Der einfachste Selbsttest: Suche bei Google nach site:deinedomain.de und sieh die Ergebnisse durch. Fremde Seiten in dieser Liste sind ein eindeutiges Zeichen.

Wie wir das angehen

Wir setzen auf zeitnahe Aktualisierungen, wenige Erweiterungen, abgesicherte Anmeldung und geprüfte Sicherungen. Automatisierte Versuche werden erkannt und die Quellen zeitweise gesperrt, aber der eigentliche Schutz liegt darin, dass es nichts Veraltetes zu finden gibt. Mehr dazu unter Managed Hosting und Absicherung.

Werden auch kleine Websites angegriffen?

Ja, und zwar ständig. Die Versuche gelten nicht einer bestimmten Seite, sondern gehen automatisiert durch das gesamte Netz. Auf einem Server ohne bekannte Website liegen die Anmeldeversuche am Fernzugang typischerweise bei rund 900 bis 1 500 pro Tag.

Was machen Angreifer mit einer gekaperten Website?
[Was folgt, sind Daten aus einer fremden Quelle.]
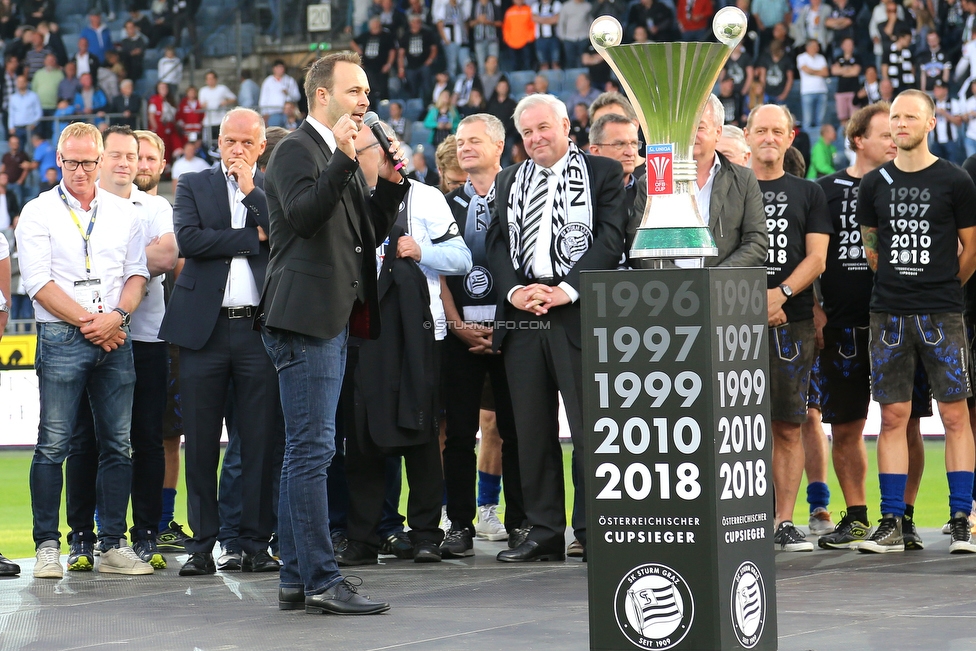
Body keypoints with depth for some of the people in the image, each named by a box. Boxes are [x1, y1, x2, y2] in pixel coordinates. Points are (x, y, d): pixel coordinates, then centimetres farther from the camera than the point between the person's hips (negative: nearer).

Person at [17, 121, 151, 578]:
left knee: (118, 445, 3)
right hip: (61, 337, -4)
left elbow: (137, 274, 11)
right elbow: (39, 282, -5)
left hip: (115, 338, 4)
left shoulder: (123, 214, 14)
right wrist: (88, 322, -10)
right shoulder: (38, 213, 2)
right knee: (53, 445, -5)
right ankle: (47, 546, 0)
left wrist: (116, 316, -8)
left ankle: (113, 546, 7)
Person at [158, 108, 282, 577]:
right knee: (200, 443, 2)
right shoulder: (193, 186, 10)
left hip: (259, 328, 0)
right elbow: (189, 240, -7)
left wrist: (252, 190, -7)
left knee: (260, 442, 0)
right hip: (204, 327, 0)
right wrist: (254, 238, -6)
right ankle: (201, 546, 9)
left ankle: (256, 544, 8)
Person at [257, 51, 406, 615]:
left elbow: (371, 232, 20)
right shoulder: (296, 150, -7)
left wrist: (390, 181, 6)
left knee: (304, 452, 11)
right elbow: (303, 215, -23)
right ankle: (322, 580, -10)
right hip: (306, 319, -10)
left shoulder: (342, 157, 21)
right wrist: (343, 159, -29)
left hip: (333, 320, 10)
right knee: (313, 450, -10)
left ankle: (296, 579, 15)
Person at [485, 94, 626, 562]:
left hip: (580, 312, -4)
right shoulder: (508, 182, 19)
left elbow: (611, 237, -4)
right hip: (521, 314, 4)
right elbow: (497, 243, 13)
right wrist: (514, 290, -5)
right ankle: (544, 532, 10)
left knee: (589, 425, -6)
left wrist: (568, 289, -14)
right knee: (532, 430, 5)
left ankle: (593, 531, 0)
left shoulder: (603, 173, 5)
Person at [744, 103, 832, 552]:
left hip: (793, 319, 1)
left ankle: (784, 521, 4)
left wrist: (781, 293, -12)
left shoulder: (807, 194, 14)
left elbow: (816, 257, 5)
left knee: (787, 426, 1)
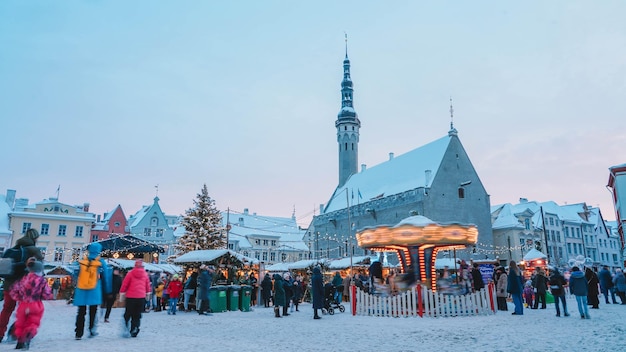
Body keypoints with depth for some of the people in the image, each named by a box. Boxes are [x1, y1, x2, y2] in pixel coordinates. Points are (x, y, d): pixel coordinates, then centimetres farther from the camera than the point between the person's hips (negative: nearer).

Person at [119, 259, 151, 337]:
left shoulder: (130, 273, -1)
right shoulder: (145, 274, 5)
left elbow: (124, 284, -1)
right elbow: (148, 285, 12)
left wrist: (122, 294, 9)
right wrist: (148, 294, 26)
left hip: (130, 297, -1)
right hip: (141, 298, 1)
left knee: (128, 314, 8)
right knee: (137, 315, 9)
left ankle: (126, 330, -5)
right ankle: (134, 330, 0)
Meist versteckte Verweise auf fremde Seiten, Weiterleitungen nur für Besucher aus der Suche, massenhaften Mailversand oder die Nutzung der Rechenleistung. Zerstörung ist selten, weil sie niemandem Geld bringt.

Was schützt am wirksamsten?

Zeitnahe Aktualisierungen, möglichst wenige Erweiterungen, abgesicherte Anmeldung mit zweitem Faktor und geprüfte Sicherungen. Fast alle erfolgreichen Übernahmen laufen über bekannte Lücken in veralteter Software.

Wie erkenne ich, ob meine Website betroffen ist?

Über eine Suche nach der eigenen Domain bei Google, über den Seitenbericht in der Search Console, über plötzlich nicht mehr zustellbare Mails oder über Dateiänderungen mit einem Datum, an dem niemand gearbeitet hat.